Losing a Scholarship: How Your Scholarship Can Be Taken Away

Winning a scholarship to pursue your program of interest is certainly exciting. Unfortunately, most students and successful applicants don’t know there are strict criteria for maintaining the scholarship, especially for renewable scholarships. Students should understand the terms of their scholarship if they want to graduate. Doing the following can get your scholarship revoked.

1. Changing your school or major

You should read the fine print of your scholarship details. Most scholarships award applicants according to their majors. For instance, if you are applying for a scholarship in the STEM field or pursuing an online doctorate in education leadership, don’t think of changing your study program after the scholarship goes through. Doing this is an easy way of losing the money.

While you can still pursue your program of interest, changing your major can void your scholarship. While you can switch if you don’t like the field or the course funded by the scholarship, you’ll have to look for alternative funding.

2. Not meeting the required grades

Most students lose their scholarships because of failing to maintain the required GPA. All Scholarships have minimum GPA requirements that interested students should pass to apply. For instance, students may be required to have at least a 3.2 GPA to apply for a fully-funded scholarship in the history major.

Unknown to most students, this requirement doesn’t end after they’ve received the scholarship. Students should maintain these grades to secure continuous funding. Students should use the GPA cutoff for applications as a baseline and work towards improving their grades. If you’ve been struggling with classwork, schedule a meeting with your teachers and academic advisers to discuss how they can help.

Not meeting these academic requirements is a sure way of losing a scholarship. Some scholarships have additional requirements that students should adhere to. For instance, you may be required to meet minimum volunteer hours, complete projects, or attend annual workshops. Always check these requirements.

3. Irresponsible behavior

Most students don’t know, but those who fund scholarships follow up on academic performance and the general behavior of funded students. Living the typical post-secondary school life depicted in movies and TV shows, where drugs, sex sessions, and music is life, can void your scholarship.
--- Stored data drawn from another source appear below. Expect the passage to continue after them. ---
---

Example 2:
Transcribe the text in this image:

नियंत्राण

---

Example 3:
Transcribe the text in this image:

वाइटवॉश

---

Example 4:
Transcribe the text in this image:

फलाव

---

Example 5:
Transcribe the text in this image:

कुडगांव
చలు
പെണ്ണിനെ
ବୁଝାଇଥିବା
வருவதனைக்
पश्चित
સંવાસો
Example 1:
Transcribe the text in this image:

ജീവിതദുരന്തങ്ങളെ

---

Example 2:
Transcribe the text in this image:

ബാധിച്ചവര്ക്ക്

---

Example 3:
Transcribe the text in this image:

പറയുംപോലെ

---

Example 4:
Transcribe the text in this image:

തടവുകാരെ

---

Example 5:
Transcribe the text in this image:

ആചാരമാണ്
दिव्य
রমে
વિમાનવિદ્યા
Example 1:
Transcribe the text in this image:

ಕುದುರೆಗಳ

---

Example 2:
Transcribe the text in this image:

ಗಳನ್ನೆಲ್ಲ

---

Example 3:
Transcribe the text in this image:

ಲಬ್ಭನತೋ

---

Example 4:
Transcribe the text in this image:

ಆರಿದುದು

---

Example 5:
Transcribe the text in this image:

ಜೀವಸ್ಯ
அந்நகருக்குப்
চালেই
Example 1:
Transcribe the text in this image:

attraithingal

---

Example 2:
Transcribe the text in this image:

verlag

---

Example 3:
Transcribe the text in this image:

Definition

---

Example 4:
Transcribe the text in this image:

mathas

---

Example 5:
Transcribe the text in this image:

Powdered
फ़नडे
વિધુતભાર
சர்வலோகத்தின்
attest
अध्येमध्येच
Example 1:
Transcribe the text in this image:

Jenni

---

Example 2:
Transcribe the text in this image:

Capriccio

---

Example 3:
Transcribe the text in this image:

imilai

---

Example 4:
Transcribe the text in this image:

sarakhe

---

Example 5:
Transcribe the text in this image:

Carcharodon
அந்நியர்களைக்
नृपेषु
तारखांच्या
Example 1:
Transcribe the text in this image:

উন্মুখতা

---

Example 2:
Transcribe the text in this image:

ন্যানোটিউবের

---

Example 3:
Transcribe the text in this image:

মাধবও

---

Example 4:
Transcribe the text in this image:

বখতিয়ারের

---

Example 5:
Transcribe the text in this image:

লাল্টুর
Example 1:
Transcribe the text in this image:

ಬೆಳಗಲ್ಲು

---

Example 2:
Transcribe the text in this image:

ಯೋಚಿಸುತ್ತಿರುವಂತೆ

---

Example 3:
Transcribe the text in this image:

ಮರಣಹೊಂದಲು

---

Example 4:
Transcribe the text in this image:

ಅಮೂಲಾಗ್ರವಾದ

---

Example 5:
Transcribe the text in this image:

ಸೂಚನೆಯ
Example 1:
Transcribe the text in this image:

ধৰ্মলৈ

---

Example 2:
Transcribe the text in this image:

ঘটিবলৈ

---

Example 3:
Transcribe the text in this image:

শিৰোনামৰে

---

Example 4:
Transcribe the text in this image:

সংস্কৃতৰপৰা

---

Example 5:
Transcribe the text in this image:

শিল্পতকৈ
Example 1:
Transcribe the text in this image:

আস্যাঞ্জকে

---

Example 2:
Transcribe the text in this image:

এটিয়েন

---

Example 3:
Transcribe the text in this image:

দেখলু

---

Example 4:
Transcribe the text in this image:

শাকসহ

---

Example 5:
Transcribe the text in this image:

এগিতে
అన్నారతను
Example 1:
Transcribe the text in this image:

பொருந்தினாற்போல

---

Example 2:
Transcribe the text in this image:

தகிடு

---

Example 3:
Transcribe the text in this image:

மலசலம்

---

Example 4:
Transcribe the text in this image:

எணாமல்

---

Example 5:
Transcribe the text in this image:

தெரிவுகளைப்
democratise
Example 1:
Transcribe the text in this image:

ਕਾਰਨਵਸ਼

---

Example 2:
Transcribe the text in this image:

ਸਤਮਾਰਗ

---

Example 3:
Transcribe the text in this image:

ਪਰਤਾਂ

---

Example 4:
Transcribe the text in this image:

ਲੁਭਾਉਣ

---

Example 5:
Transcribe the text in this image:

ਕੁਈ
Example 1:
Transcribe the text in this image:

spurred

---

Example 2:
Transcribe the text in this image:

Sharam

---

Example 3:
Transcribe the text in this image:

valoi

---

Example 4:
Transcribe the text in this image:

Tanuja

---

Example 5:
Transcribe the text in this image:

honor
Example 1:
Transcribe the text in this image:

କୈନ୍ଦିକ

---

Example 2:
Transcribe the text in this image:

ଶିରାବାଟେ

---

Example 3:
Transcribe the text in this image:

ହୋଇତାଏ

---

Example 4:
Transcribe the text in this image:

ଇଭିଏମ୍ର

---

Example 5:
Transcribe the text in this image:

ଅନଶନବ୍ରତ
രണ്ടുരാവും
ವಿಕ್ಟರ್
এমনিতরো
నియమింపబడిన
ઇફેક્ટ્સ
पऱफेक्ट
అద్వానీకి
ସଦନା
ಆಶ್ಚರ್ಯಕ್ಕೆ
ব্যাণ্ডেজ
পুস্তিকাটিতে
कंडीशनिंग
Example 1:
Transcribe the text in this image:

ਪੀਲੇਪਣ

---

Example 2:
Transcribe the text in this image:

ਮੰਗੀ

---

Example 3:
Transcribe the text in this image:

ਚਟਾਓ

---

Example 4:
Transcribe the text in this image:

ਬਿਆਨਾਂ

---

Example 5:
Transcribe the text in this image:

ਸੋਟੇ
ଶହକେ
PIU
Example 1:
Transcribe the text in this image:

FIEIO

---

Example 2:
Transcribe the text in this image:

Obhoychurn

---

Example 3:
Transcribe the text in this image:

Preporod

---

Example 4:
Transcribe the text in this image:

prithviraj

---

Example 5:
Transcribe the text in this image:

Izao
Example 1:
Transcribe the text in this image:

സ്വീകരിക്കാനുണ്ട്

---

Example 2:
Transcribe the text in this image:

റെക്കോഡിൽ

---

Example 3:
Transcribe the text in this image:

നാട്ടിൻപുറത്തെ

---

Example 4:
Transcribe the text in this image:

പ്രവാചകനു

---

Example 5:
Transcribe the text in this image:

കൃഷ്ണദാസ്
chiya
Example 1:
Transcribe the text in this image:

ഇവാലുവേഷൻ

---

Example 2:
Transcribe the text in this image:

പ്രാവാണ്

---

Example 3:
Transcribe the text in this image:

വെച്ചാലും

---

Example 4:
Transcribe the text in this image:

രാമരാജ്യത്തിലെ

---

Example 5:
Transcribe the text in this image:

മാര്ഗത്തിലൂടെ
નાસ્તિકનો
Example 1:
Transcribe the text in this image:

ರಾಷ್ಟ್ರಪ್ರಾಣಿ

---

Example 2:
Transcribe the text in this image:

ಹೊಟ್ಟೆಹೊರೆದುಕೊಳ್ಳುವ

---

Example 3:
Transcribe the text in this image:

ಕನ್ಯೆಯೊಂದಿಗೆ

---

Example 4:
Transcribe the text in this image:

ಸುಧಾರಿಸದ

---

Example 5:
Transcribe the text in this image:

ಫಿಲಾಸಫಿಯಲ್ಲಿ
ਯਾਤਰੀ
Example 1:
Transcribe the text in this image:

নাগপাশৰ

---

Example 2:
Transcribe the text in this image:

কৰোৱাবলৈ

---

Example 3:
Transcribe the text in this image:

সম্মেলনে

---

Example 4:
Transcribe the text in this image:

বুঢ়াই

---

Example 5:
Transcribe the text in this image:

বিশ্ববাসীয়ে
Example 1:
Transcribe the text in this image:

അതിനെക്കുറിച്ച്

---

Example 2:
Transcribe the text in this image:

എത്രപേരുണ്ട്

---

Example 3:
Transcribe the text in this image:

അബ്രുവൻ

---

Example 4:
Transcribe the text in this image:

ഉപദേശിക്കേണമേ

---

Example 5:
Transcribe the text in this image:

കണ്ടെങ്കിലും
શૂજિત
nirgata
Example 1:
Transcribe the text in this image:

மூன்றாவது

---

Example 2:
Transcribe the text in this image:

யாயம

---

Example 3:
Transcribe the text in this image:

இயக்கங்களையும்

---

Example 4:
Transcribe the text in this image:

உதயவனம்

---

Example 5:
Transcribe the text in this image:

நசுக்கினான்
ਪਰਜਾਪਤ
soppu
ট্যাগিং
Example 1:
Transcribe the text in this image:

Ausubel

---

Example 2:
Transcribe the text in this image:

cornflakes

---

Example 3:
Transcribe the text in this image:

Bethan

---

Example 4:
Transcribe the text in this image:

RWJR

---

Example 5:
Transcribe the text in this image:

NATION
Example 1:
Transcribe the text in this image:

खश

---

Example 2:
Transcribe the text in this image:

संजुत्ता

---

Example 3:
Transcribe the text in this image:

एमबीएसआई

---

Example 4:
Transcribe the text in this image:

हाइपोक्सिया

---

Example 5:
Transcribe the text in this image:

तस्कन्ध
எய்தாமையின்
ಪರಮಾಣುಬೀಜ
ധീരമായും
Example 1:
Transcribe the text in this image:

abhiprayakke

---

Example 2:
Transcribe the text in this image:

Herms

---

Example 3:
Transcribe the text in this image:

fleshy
For starters, leading such a lifestyle hurts your grades. Secondly, most scholarships have specific or vague discipline requirements. How you behave in real life or on social media will always be monitored. If scholarship providers don’t like how you behave on and off campus or your social media habits, they can cut funding.

4. Lying on your resume

Scholarship providers don’t tolerate lies and inaccurate information in scholarship applications. Most scholarship application forms state that providing false information cannot be tolerated. You shouldn’t lie about your grades, volunteer programs, extracurricular accomplishments, and other requirements. If they find out that you lied or provided inconsistent information in your resume, your scholarship is immediately revoked.

Endnote

Winning a scholarship is the beginning of a student’s engagement with providers. Getting funding for your studies essentially means you also agree to adhere to various laid down provisions of the funding organization. You should read the terms in detail to avoid losing your hard-earned scholarship.